Available for $759 at The Real McCoy’s.

Buco J-22 Leather Jacket


Image via The Real McCoy’s

After the acquisition of Buco, The Real McCoy’s began reproducing the brand’s heritage leather jackets to their own high standards. Take the J-22 Horsehide Leather Jacket, for example, which is the classic design that features the famous asymmetrical zipper and buckle belt at the waist. Made from tough, vegetable-tanned horsehide, it’s finished with a houndstooth-print wool lining, and gold Talon zipper closures throughout.

Available for $2,357 at The Real McCoy’s.

Lot. 003 Jeans



Images from Superdenim

Amongst all of The Real McCoy’s outstanding repro pieces are, of course, five-pocket raw denim jeans. Their staple jean is the Lot. 003, based on the Levi’s 501 cut that was circulating in the late 1940s. With a straight leg, high rise, and wide hem-opening, the Lot. 003 is constructed from 14.3oz. sanforized Japanese selvedge denim, and finished with chainstitched hems and copper rivets — hidden on the rear pockets — and a custom deerskin leather patch featuring two tanks pulling the jeans apart ala Levi’s.

Available for $332 at The Real McCoy’s.

Joe McCoy Ball Park Sweatshirt

One of The Real McCoy’s most accessible products, the sinker weave knit sweatshirts from the Joe McCoy line are about as classic as you can get.
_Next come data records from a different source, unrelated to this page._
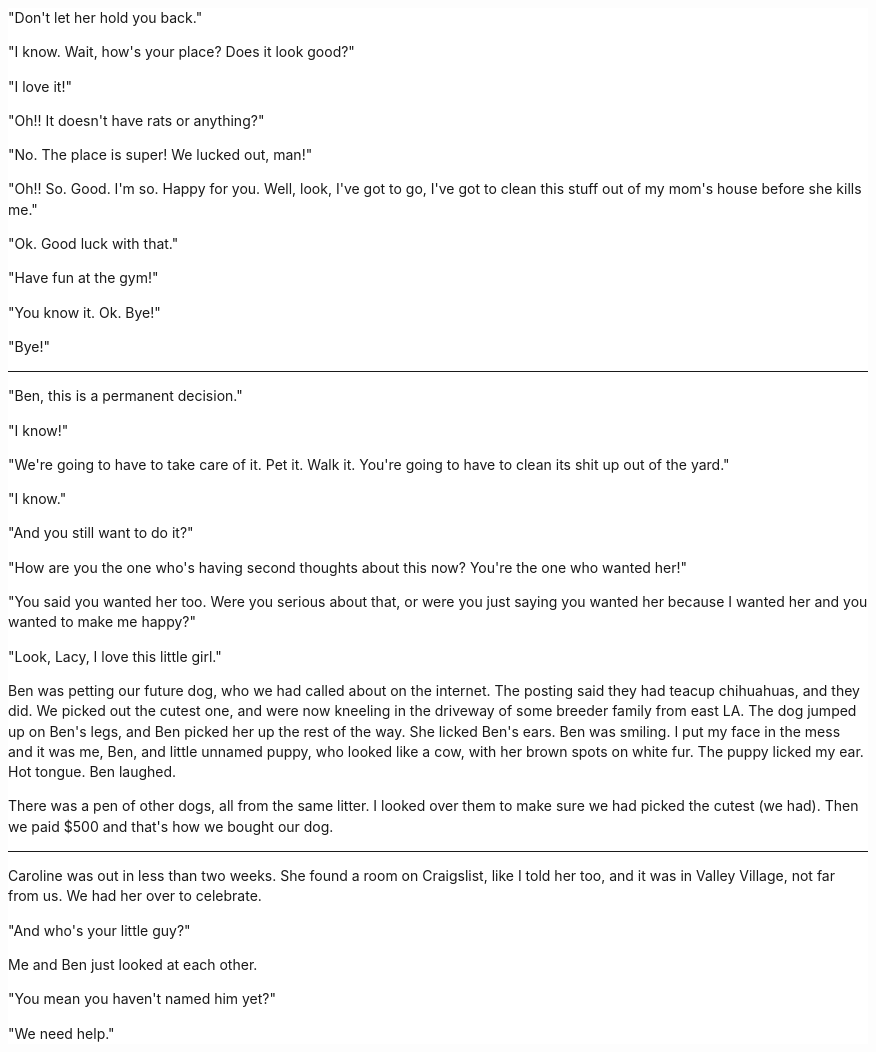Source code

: "Don't let her hold you back."

"I know. Wait, how's your place? Does it look good?"

"I love it!"

"Oh!! It doesn't have rats or anything?"

"No. The place is super! We lucked out, man!"

"Oh!! So. Good. I'm so. Happy for you. Well, look, I've got to go, I've got to clean this stuff out of my mom's house before she kills me."

"Ok. Good luck with that."

"Have fun at the gym!"

"You know it. Ok. Bye!"

"Bye!"

- - - -

"Ben, this is a permanent decision."

"I know!"

"We're going to have to take care of it. Pet it. Walk it. You're going to have to clean its shit up out of the yard."

"I know."

"And you still want to do it?"

"How are you the one who's having second thoughts about this now? You're the one who wanted her!"

"You said you wanted her too. Were you serious about that, or were you just saying you wanted her because I wanted her and you wanted to make me happy?"

"Look, Lacy, I love this little girl."

Ben was petting our future dog, who we had called about on the internet. The posting said they had teacup chihuahuas, and they did. We picked out the cutest one, and were now kneeling in the driveway of some breeder family from east LA. The dog jumped up on Ben's legs, and Ben picked her up the rest of the way. She licked Ben's ears. Ben was smiling. I put my face in the mess and it was me, Ben, and little unnamed puppy, who looked like a cow, with her brown spots on white fur. The puppy licked my ear. Hot tongue. Ben laughed.

There was a pen of other dogs, all from the same litter. I looked over them to make sure we had picked the cutest (we had). Then we paid $500 and that's how we bought our dog.

- - - -

Caroline was out in less than two weeks. She found a room on Craigslist, like I told her too, and it was in Valley Village, not far from us. We had her over to celebrate.

"And who's your little guy?"

Me and Ben just looked at each other.

"You mean you haven't named him yet?"

"We need help."
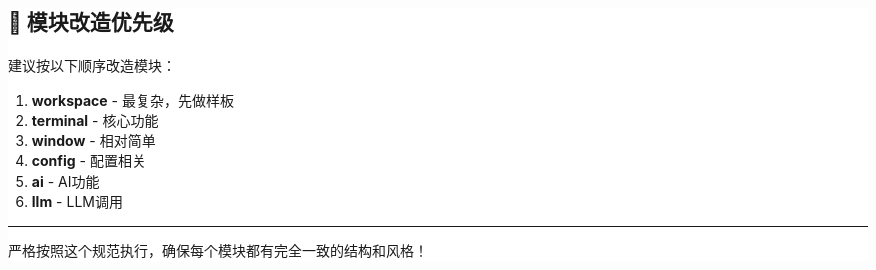
## 🎯 模块改造优先级

建议按以下顺序改造模块：

1. **workspace** - 最复杂，先做样板
2. **terminal** - 核心功能
3. **window** - 相对简单
4. **config** - 配置相关
5. **ai** - AI功能
6. **llm** - LLM调用

---

严格按照这个规范执行，确保每个模块都有完全一致的结构和风格！
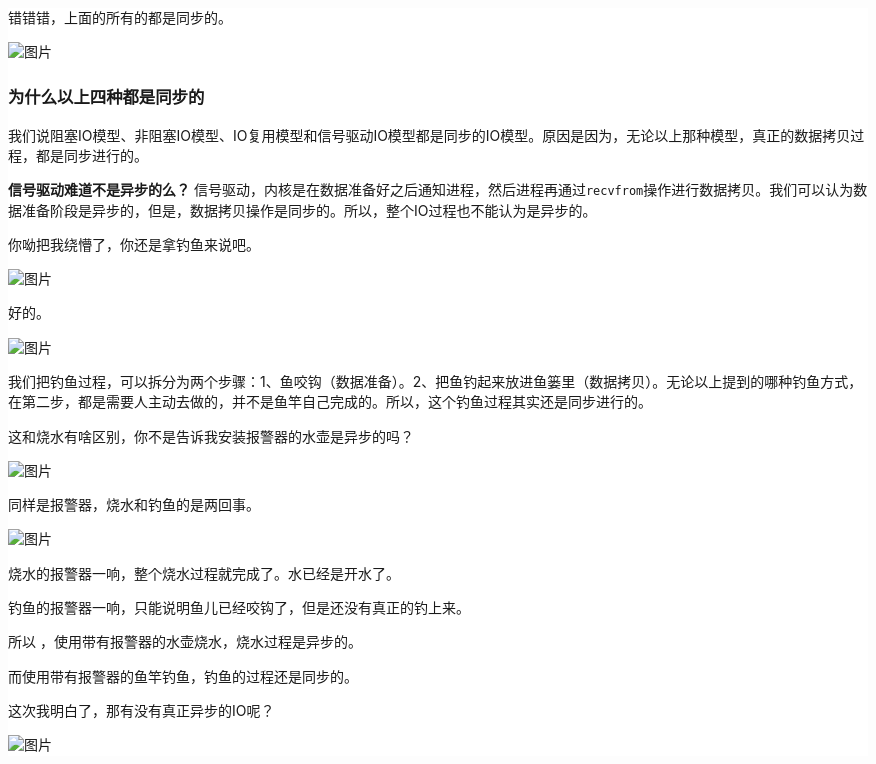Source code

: 



错错错，上面的所有的都是同步的。

![图片](https://mmbiz.qpic.cn/mmbiz_png/mQlO20PgUDLJyNAPpmHXFWjrXZ2uXvSewO6TaeEOMszEOz6fG5zia4ibVkaJ2KQDicYgnJyOLbfECnyibkl2WliaAzA/640?wx_fmt=png&tp=webp&wxfrom=5&wx_lazy=1&wx_co=1)



### **为什么以上四种都是同步的** 

我们说阻塞IO模型、非阻塞IO模型、IO复用模型和信号驱动IO模型都是同步的IO模型。原因是因为，无论以上那种模型，真正的数据拷贝过程，都是同步进行的。

**信号驱动难道不是异步的么？** 信号驱动，内核是在数据准备好之后通知进程，然后进程再通过`recvfrom`操作进行数据拷贝。我们可以认为数据准备阶段是异步的，但是，数据拷贝操作是同步的。所以，整个IO过程也不能认为是异步的。

你呦把我绕懵了，你还是拿钓鱼来说吧。 



![图片](https://mmbiz.qpic.cn/mmbiz_png/mQlO20PgUDLJyNAPpmHXFWjrXZ2uXvSedF061GX22qAYic2mF3oebDbhvwX54eWt39fut5DrEd9HGpTsqwKnrAQ/640?wx_fmt=png&tp=webp&wxfrom=5&wx_lazy=1&wx_co=1)





好的。

![图片](https://mmbiz.qpic.cn/mmbiz_png/mQlO20PgUDLJyNAPpmHXFWjrXZ2uXvSewO6TaeEOMszEOz6fG5zia4ibVkaJ2KQDicYgnJyOLbfECnyibkl2WliaAzA/640?wx_fmt=png&tp=webp&wxfrom=5&wx_lazy=1&wx_co=1)



我们把钓鱼过程，可以拆分为两个步骤：1、鱼咬钩（数据准备）。2、把鱼钓起来放进鱼篓里（数据拷贝）。无论以上提到的哪种钓鱼方式，在第二步，都是需要人主动去做的，并不是鱼竿自己完成的。所以，这个钓鱼过程其实还是同步进行的。

这和烧水有啥区别，你不是告诉我安装报警器的水壶是异步的吗？ 



![图片](https://mmbiz.qpic.cn/mmbiz_png/mQlO20PgUDLJyNAPpmHXFWjrXZ2uXvSeQ1lYJPlEhWVOVXsqxRXAC4n0xFvjkhiadia6IsTTHpbKYjqNVJxyvTaA/640?wx_fmt=png&tp=webp&wxfrom=5&wx_lazy=1&wx_co=1)





同样是报警器，烧水和钓鱼的是两回事。

![图片](https://mmbiz.qpic.cn/mmbiz_png/mQlO20PgUDLJyNAPpmHXFWjrXZ2uXvSewO6TaeEOMszEOz6fG5zia4ibVkaJ2KQDicYgnJyOLbfECnyibkl2WliaAzA/640?wx_fmt=png&tp=webp&wxfrom=5&wx_lazy=1&wx_co=1)



烧水的报警器一响，整个烧水过程就完成了。水已经是开水了。 

钓鱼的报警器一响，只能说明鱼儿已经咬钩了，但是还没有真正的钓上来。

所以 ，使用带有报警器的水壶烧水，烧水过程是异步的。

而使用带有报警器的鱼竿钓鱼，钓鱼的过程还是同步的。



这次我明白了，那有没有真正异步的IO呢？



![图片](https://mmbiz.qpic.cn/mmbiz_png/mQlO20PgUDLJyNAPpmHXFWjrXZ2uXvSedGRGfPs2ATcia4dbrNmHXKBENaAxdsM2wTLhUvWSV8ZpPf08ONLicFnw/640?wx_fmt=png&tp=webp&wxfrom=5&wx_lazy=1&wx_co=1)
Made exclusively for the label in Wakayama, Japan, these sweatshirts are built on vintage sewing machines and feature a ribbed crew neckline with inset ‘V’ neck detailing. Designed to sit at the waistline, the Joe McCoy sweat will compliment any vintage-styled outfit like butter does bread.

Available at for $180 at The Real McCoy’s.

The Real McCoy’s – The Final Say

If you’re looking for authentic reproductions of twentieth-century workwear, military wear, and sportswear, The Real McCoy’s really is the gold standard. Driven by an obsession with quality and accuracy to period details, you can be guaranteed anything from bearing the McCoy’s name will be as good or likely better than any of the real vintage garments that inspired it.

Update: An amendment was made to a previous version of this piece which stated incorrectly that the horsehides used for the production of The Real McCoy’s’ A-2 jackets were bred specifically by the brand.